• EXERCISE
Pull every line containing "routes" out of the listing below.

• DATA UNDER STUDY
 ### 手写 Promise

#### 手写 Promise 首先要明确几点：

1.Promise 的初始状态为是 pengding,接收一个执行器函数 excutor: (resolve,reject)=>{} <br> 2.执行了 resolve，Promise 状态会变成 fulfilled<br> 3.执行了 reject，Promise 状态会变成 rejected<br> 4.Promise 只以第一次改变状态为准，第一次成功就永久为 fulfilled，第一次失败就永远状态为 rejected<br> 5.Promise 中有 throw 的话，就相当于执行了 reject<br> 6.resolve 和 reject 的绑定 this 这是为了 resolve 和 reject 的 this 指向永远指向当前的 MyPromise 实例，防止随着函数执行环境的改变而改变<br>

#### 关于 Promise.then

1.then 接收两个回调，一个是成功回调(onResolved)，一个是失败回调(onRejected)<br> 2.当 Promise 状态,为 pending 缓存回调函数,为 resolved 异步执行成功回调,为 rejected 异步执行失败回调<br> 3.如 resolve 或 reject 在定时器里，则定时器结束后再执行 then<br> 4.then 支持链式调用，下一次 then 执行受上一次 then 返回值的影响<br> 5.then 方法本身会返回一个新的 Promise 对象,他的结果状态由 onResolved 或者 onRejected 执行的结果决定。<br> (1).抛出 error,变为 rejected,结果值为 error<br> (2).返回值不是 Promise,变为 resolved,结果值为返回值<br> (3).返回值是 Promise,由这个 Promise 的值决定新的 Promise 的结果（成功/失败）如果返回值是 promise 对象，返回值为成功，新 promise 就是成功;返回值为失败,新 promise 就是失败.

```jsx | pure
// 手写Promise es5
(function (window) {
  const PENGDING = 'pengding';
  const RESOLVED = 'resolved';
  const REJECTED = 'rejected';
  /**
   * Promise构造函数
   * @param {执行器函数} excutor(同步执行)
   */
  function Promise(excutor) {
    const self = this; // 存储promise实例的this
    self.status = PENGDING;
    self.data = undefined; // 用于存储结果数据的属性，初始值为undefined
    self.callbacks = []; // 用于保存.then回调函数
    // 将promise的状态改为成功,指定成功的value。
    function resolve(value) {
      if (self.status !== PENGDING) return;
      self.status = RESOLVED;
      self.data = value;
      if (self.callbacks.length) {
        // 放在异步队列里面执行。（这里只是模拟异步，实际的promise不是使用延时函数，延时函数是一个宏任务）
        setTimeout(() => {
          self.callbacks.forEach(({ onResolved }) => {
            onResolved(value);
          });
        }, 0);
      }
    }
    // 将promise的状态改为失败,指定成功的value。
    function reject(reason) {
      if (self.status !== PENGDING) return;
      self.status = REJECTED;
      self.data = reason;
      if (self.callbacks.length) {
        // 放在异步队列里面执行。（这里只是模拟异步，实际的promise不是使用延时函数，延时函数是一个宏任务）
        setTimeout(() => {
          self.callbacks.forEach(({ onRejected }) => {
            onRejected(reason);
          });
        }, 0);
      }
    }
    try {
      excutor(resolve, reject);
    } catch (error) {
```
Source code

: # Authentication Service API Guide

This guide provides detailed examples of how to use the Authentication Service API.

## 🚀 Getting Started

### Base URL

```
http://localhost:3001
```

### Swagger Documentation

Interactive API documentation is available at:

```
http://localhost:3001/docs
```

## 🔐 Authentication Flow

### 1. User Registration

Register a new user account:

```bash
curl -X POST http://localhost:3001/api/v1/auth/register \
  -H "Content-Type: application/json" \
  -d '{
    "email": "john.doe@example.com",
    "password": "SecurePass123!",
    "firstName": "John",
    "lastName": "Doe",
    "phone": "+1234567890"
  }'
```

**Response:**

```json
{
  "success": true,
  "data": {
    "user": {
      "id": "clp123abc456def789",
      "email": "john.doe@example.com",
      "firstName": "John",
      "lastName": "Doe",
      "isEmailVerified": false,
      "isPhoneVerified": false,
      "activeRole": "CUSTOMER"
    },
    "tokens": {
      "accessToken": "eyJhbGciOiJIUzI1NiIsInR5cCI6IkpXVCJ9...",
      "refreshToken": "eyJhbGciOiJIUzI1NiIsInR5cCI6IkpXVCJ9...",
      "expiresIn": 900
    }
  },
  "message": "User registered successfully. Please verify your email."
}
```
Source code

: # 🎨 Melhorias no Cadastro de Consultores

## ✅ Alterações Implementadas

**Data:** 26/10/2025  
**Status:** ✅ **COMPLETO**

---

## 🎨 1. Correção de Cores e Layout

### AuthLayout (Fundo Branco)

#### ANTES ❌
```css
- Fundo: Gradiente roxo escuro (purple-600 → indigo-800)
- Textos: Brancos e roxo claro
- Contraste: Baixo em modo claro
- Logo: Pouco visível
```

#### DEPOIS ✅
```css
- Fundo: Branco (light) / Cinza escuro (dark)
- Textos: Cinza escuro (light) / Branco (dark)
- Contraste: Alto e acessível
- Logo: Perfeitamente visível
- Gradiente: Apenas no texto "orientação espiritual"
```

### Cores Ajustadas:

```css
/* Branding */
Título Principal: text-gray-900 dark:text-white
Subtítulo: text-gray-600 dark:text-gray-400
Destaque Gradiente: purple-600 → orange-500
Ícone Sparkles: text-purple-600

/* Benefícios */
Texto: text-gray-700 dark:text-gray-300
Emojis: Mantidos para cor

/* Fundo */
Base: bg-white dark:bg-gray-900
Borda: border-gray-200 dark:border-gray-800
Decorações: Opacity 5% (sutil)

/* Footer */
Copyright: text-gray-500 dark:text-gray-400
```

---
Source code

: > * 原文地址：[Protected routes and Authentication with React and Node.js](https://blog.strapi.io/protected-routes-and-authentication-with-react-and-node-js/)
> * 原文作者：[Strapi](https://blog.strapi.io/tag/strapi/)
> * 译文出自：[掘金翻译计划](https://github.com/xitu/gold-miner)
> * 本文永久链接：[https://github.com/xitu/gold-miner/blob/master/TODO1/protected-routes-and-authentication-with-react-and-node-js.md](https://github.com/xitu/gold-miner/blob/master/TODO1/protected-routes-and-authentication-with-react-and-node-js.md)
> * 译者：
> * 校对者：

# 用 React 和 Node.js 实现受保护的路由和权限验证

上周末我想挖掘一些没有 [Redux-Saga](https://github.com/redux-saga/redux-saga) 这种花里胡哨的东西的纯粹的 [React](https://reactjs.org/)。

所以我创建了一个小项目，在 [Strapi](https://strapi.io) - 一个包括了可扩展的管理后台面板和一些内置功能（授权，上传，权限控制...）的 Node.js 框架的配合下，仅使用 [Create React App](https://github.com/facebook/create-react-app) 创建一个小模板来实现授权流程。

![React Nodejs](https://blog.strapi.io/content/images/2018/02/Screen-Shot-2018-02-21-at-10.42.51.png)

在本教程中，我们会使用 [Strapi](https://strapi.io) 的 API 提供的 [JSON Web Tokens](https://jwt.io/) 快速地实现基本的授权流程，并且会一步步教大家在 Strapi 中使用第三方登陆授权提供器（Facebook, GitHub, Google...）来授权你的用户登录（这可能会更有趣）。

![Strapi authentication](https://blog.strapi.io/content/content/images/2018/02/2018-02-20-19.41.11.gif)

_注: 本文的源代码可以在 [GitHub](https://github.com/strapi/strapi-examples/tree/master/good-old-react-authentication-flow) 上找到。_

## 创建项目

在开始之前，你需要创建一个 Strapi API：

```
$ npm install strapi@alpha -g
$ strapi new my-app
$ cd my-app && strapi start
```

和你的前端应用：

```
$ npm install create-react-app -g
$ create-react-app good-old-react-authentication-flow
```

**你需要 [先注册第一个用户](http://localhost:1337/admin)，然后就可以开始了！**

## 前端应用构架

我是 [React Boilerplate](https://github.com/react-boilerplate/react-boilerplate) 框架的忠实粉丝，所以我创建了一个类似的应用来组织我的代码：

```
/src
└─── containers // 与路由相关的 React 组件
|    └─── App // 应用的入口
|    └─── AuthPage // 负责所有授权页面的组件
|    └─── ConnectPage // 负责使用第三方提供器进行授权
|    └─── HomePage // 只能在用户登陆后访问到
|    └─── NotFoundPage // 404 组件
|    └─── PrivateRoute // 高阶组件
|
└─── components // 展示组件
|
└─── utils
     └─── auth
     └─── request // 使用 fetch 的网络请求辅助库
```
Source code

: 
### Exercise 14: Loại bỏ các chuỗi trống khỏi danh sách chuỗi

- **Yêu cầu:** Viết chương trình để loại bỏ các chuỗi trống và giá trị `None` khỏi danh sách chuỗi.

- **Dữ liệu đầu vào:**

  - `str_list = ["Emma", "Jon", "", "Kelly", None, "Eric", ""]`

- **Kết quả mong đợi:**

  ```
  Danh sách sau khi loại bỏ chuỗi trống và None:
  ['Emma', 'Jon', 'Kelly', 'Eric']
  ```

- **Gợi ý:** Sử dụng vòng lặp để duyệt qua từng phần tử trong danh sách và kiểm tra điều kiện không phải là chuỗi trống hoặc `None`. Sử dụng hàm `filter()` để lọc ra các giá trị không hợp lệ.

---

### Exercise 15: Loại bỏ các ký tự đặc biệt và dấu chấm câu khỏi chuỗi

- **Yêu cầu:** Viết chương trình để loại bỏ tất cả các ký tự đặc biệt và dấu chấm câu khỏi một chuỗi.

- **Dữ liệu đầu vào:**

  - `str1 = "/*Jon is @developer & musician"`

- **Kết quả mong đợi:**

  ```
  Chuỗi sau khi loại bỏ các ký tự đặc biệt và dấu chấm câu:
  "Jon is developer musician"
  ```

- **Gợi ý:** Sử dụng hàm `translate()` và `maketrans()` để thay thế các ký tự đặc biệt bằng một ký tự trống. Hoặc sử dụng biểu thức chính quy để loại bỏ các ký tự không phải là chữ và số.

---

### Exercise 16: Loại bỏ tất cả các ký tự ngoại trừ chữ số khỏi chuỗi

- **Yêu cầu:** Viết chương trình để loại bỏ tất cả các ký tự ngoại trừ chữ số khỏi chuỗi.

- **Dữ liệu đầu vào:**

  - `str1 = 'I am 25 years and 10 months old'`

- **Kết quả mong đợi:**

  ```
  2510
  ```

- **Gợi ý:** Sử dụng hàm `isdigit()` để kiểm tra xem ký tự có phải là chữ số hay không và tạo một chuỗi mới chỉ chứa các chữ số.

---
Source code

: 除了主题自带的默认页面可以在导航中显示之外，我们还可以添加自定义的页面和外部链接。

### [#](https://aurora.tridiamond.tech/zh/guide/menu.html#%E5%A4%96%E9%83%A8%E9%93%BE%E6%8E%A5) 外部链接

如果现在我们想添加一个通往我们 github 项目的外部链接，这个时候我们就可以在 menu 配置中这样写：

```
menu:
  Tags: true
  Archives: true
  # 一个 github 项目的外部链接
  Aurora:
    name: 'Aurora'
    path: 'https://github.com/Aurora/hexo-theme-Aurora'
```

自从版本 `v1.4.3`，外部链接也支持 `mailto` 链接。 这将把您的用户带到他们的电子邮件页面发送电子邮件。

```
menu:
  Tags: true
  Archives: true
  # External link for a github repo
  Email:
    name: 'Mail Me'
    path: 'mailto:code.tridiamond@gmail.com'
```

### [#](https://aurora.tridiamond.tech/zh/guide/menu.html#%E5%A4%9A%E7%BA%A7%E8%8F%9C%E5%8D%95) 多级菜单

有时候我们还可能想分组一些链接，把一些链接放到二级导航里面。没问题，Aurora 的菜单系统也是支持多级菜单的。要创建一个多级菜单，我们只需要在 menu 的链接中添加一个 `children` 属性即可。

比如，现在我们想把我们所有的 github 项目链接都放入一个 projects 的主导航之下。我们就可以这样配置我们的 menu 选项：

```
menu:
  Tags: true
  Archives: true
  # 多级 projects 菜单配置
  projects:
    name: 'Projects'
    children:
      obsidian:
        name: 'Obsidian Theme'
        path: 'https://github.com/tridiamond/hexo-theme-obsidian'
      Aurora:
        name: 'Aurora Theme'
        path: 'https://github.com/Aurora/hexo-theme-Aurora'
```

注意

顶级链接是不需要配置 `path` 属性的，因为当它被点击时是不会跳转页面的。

• TASK RESULT
: > * 原文地址：[Protected routes and Authentication with React and Node.js](https://blog.strapi.io/protected-routes-and-authentication-with-react-and-node-js/)
> * 本文永久链接：[https://github.com/xitu/gold-miner/blob/master/TODO1/protected-routes-and-authentication-with-react-and-node-js.md](https://github.com/xitu/gold-miner/blob/master/TODO1/protected-routes-and-authentication-with-react-and-node-js.md)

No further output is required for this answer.